- **Ausgangstext**
Warum ein Generalvikar der Kirche den Rücken kehrt
Es gibt viele Gründe mit der Kirche, mit den Kirchen in Deutschland, zu hadern. Ein Vorwurf, der sowohl der evangelischen als auch der katholischen Kirche immer wieder gemacht wird, ist der, dass Kirche sich von den Menschen entfremdet hat. Dass die geistliche, kirchliche Lebensrealität, der Anspruch an leben, glauben und arbeiten nicht mehr zu dem passt, wie Menschen in und außerhalb der Kirche leben, glauben und arbeiten (wollen). Wenn man Mensch bleiben will, muss man aus der Kirche, aus den menschenfeindlichen Strukturen raus. Das zumindest ist die Erkenntnis, zu der der ehemalige Generalvikar des Bistums Speyer, Andreas Sturm, nach längerem inneren Ringen gekommen ist.
Mensch bleiben
Mensch bleiben ist schwer in einer Kirche, die mit einem Missbrauchsskandal nach dem anderen konfrontiert wird und viel daran tut, die Täter zu schützen und die Opfer klein zu halten.
Mensch bleiben ist schwer in einer Kirche, die die Macht Einzelner manifestiert.
Mensch bleiben ist schwer in einer Kirche, die so oft demütigt und ausgrenzt, statt zu ermutigen und zu befähigen.

- **Vorliegende Daten**

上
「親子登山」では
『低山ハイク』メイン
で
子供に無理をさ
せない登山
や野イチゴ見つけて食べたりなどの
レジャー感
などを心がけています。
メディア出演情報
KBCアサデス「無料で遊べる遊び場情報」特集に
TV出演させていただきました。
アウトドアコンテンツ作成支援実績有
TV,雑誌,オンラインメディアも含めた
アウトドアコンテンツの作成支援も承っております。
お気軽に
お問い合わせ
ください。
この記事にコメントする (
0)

--

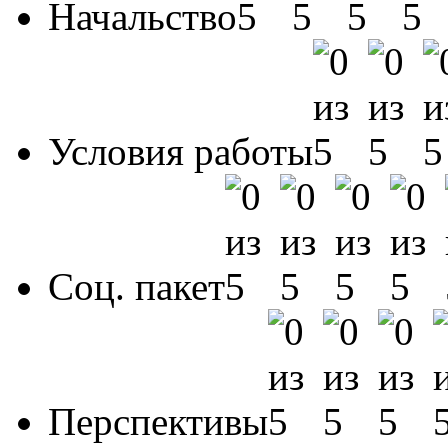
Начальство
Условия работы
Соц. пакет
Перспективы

- **Material erkunden**
(a) Fasse im Text über den Generalvikar den Absatz, der mit „Es gibt viele Gründe“ beginnt, kürzer zusammen. Seine wesentlichen Aussagen müssen erhalten bleiben.
(b) Führe den Text über den Generalvikar nach seinem letzten Satz weiter.
Die Daten spielen hierfür keine Rolle.

- **Lösungen**
(a) Viele hadern mit den Kirchen in Deutschland. Der evangelischen wie der katholischen Kirche wird vorgeworfen, sich von den Menschen entfremdet zu haben: Ihre Ansprüche an Leben, Glauben und Arbeiten passen nicht mehr dazu, wie Menschen in und außerhalb der Kirche leben wollen. Andreas Sturm, ehemals Generalvikar des Bistums Speyer, kam nach langem inneren Ringen zu dem Schluss, dass man die Kirche und ihre menschenfeindlichen Strukturen verlassen muss, um Mensch zu bleiben.

(b)
Mensch bleiben ist schwer in einer Kirche, die in ihrer eigenen Bubble bleibt, diese feiert und sie von einem fluffig-klebrigen an Kaugummi erinnernden Kreis zu einer jahrhundertealten, starren Steinmauer umbaut.
Mensch bleiben ist schwer in einer Kirche, die menschlichen Beziehungen, der Liebe, der Fürsorge füreinander, nur wenig Raum zur Entfaltung lässt.
Mensch bleiben ist schwer in einer Kirche, die Menschen zu Systemgefangenen, zu Co-Abhängigen, macht und um alles den Deckmantel des Schweigens oder der Rechtgläubigkeit legt.
Mensch bleiben ist schwer in einer Kirche, in der Einzelne viel Macht besitzen, zugleich aber machtlos notwendigen Reformprozessen gegenüber stehen.
Mensch bleiben ist schwer in einer Kirche, die vor allem bleiben will – und nicht mehr werden möchte.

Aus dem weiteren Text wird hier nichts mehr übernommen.